Zobacz: wybory.gazeta.pl- serwis specjalny
"Wiem, że prof. Belka jest trudny do współpracy"
- Jest problem w samej Platformie Obywatelskiej - mówił gość Poranka Radia TOK FM. - Chyba chodzi o to, żeby wskazać palcem na tych, którzy się nie zgadzają na kandydaturę Belki. Mi on nie przeszkadza. Sama PO zrobi sobie problemy, bo jak posłuchać polityków lewicy, to oni z rozrzewnieniem wspominają Belkę.
Poncyljusz mówił, że nominacja Belki może być zagraniem wyborczym. - Zastanawiam się, czy w PO jest tak krótka ławka, że sięga się po polityków lewicowych. Ktoś pewnie doradził Komorowskiemu, że jak ten sięgnie po Belkę, to będzie gest w stronę lewicowego elektoratu. Ale wydaje mi się, że to decyzja przestrzelona.
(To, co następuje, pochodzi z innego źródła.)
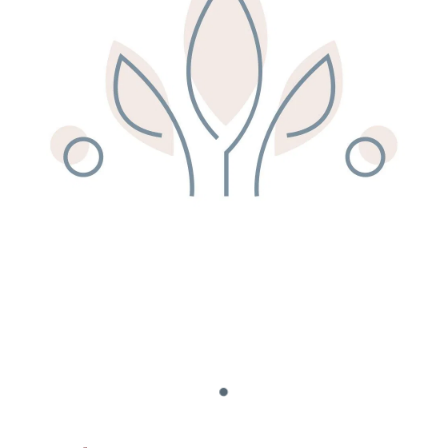
Remedy Shop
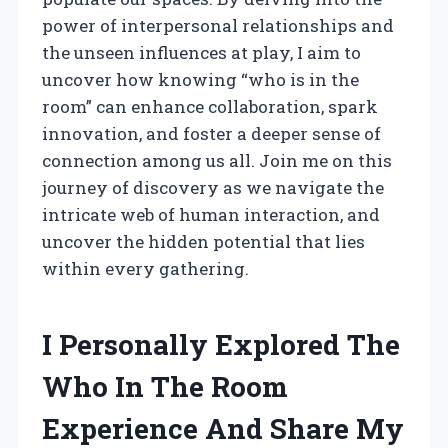
power of interpersonal relationships and
the unseen influences at play, I aim to
uncover how knowing “who is in the
room” can enhance collaboration, spark
innovation, and foster a deeper sense of
connection among us all. Join me on this
journey of discovery as we navigate the
intricate web of human interaction, and
uncover the hidden potential that lies
within every gathering.
I Personally Explored The
Who In The Room
Experience And Share My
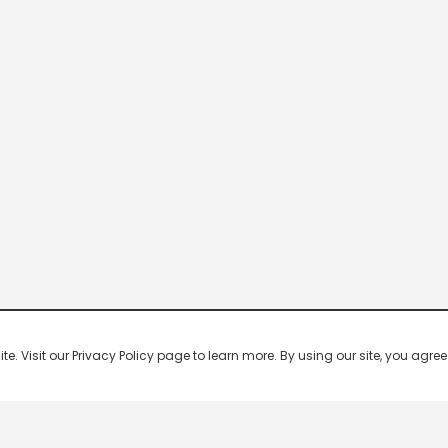
 Visit our Privacy Policy page to learn more. By using our site, you agree 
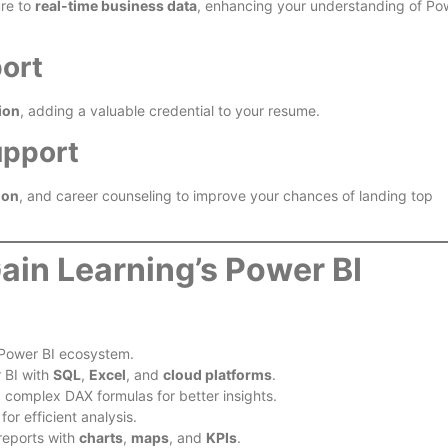
ure to
real-time business data
, enhancing your understanding of Po
port
ion
, adding a valuable credential to your resume.
upport
ion
, and career counseling to improve your chances of landing top
ain Learning’s Power BI
Power BI ecosystem.
 BI with
SQL
,
Excel
, and
cloud platforms
.
g complex DAX formulas for better insights.
or efficient analysis.
reports with
charts
,
maps
, and
KPIs
.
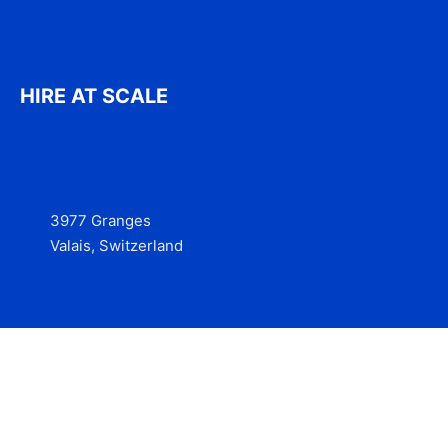
HIRE AT SCALE
3977 Granges
Valais, Switzerland
Services
Contact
Może zainwestować w samoloty "w wersji heban ze złotem"?
- Strona polska cały czas czeka na wszystkie dokumenty od strony rosyjskiej - mówił o śledztwie ws. katastrofy smoleńskiej Poncyljusz. - Gdybyśmy dzisiaj próbowali wytypować najbezpieczniejszy samolot w Polsce, to wskazalibyśmy ten sam samolot prezydencki, który się rozbił. To świadczy o tym, że zwykły samolot rejsowy jest bardziej bezpieczny od samolotu dla VIP-ów i o to chodzi w pytaniu o słabość państwa.
Gość Poranka podkreślił, że nadal nie wiemy, gdzie były lotniska zapasowe dla tamtego lotu. - To oznacza, że gdzieś się procedury posypały - powiedział Poncyljusz. - Nikt nie dyskutuje o tym, że samolot był niesprawny, bo już wiemy, że był sprawny. Całą ta katastrofa powinna dać na przyszłość asumpt do rozmowy o tym, czy całe procedury i flota jest bezpieczna. Gdybyśmy dzisiaj policzyli wszystkie koszty tej tragedii, to okazałoby się, że może lepiej by było kupić najdroższy samolot w wersji heban ze złotem, niż ryzykować wypadek gorszym sprzętem - mówił Paweł Poncyljusz, rzecznik prasowy sztabu wyborczego Jarosława Kaczyńskiego.